New Diabetes Risk Assessment Developed
Online method is first that can be used in a multi-ethnic population
A team from the University of Leicester, led by Professor Melanie Davies from the Department of Cardiovascular Sciences and Professor Kamlesh Khunti from the Department of Health Sciences, has developed an easy way for people to assess their risk of having diabetes.
Working in partnership with Diabetes UK, the largest diabetes charity in the country, and University Hospitals of Leicester NHS Trust, they have produced the first diabetes risk assessment that can be used in a multi-ethnic population.
The Diabetes Risk Score uses 7 questions to identify how high a risk someone is of getting diabetes. These are age, ethnicity, sex, family history of diabetes, waist size, body mass index and any history or treatment for high blood pressure. Answering these does not tell someone whether they have diabetes, just what their risk of having it is. Their GP needs to be seen to provide a firm diagnosis.

● What you have to do: Echo the part of the diabetes risk assessment article that runs from "The Diabetes Risk" up to and including "a firm diagnosis.", word for word. The data that follows is separate material, apart from the article on the diabetes risk assessment.

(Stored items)

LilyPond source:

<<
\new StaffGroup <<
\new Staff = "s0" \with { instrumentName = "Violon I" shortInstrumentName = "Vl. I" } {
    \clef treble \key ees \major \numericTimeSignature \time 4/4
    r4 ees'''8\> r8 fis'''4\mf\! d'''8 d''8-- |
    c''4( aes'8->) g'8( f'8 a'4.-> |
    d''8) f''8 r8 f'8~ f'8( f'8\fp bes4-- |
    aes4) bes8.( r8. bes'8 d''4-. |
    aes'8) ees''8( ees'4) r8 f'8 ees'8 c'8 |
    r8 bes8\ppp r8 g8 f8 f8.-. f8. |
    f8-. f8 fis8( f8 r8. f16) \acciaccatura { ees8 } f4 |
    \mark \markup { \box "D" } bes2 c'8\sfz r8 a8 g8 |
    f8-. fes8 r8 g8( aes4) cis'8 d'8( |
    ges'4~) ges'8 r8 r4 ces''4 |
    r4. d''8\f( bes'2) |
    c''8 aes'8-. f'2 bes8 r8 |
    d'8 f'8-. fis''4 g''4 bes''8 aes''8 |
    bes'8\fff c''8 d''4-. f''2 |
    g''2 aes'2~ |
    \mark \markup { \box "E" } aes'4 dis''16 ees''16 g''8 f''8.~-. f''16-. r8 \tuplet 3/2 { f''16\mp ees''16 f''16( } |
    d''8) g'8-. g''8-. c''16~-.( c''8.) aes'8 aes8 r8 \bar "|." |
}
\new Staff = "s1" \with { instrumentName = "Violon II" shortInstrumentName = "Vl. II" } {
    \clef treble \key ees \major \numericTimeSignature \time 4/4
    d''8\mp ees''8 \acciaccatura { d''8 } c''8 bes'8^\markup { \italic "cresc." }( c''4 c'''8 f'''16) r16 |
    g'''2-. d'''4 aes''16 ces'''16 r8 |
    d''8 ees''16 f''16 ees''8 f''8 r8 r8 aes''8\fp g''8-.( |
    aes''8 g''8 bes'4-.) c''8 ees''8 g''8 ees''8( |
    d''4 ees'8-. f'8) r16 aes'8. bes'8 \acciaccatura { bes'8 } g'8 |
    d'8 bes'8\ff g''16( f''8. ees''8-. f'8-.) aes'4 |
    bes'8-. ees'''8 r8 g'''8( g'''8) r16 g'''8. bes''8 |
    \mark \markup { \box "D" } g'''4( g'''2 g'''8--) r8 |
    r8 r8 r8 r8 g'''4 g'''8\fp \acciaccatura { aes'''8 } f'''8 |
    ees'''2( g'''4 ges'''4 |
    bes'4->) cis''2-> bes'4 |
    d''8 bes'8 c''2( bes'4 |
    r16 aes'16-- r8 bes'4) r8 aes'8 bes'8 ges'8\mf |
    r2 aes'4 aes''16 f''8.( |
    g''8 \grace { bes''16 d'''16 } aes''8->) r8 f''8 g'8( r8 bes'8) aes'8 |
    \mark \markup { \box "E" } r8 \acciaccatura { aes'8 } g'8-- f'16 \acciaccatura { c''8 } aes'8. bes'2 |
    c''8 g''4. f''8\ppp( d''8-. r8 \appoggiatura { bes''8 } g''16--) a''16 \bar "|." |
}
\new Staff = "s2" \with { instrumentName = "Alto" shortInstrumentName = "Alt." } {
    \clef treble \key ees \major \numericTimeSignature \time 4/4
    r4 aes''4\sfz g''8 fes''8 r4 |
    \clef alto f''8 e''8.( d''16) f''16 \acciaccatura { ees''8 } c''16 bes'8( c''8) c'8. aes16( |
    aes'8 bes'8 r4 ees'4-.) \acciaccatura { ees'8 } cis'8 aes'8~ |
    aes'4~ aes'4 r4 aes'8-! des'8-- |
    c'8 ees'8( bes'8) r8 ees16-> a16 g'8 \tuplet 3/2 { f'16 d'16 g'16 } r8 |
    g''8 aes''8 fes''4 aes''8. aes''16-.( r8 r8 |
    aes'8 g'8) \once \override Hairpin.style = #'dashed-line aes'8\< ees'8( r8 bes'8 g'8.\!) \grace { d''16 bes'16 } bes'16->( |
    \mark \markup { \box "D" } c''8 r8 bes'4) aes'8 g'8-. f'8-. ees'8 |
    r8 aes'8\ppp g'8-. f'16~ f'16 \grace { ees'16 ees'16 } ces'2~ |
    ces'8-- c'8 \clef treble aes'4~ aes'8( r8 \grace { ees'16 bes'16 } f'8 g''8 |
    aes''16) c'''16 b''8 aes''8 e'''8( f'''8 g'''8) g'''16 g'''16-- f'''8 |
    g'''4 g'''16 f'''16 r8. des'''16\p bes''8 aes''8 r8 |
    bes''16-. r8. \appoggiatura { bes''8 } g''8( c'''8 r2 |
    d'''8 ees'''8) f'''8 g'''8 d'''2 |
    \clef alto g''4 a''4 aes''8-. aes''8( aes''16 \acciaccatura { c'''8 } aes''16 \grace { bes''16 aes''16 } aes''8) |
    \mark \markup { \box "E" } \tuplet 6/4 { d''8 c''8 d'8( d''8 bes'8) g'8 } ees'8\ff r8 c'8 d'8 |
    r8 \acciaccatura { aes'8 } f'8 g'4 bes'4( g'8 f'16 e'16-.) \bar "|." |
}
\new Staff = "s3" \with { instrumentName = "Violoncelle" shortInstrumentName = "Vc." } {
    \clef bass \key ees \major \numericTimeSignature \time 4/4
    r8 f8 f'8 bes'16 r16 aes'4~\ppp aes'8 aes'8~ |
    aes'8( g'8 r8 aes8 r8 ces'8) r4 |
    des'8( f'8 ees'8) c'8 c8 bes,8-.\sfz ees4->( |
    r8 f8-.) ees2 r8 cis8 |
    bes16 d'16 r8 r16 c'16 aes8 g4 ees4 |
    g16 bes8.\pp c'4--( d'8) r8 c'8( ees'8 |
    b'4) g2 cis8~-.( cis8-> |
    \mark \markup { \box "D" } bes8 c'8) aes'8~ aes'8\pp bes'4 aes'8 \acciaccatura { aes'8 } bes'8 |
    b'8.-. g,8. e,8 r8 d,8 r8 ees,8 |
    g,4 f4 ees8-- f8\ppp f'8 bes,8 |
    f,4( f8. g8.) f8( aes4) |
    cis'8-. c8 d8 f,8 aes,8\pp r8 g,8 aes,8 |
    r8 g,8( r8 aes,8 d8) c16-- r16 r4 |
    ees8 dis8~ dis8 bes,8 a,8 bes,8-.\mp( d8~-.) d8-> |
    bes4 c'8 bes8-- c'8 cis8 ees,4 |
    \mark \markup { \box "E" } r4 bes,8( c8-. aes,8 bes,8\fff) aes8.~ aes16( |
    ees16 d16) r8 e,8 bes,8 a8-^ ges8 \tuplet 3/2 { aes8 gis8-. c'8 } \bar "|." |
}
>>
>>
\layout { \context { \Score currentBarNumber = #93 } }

● Exercise answer:
The Diabetes Risk Score uses 7 questions to identify how high a risk someone is of getting diabetes. These are age, ethnicity, sex, family history of diabetes, waist size, body mass index and any history or treatment for high blood pressure. Answering these does not tell someone whether they have diabetes, just what their risk of having it is. Their GP needs to be seen to provide a firm diagnosis.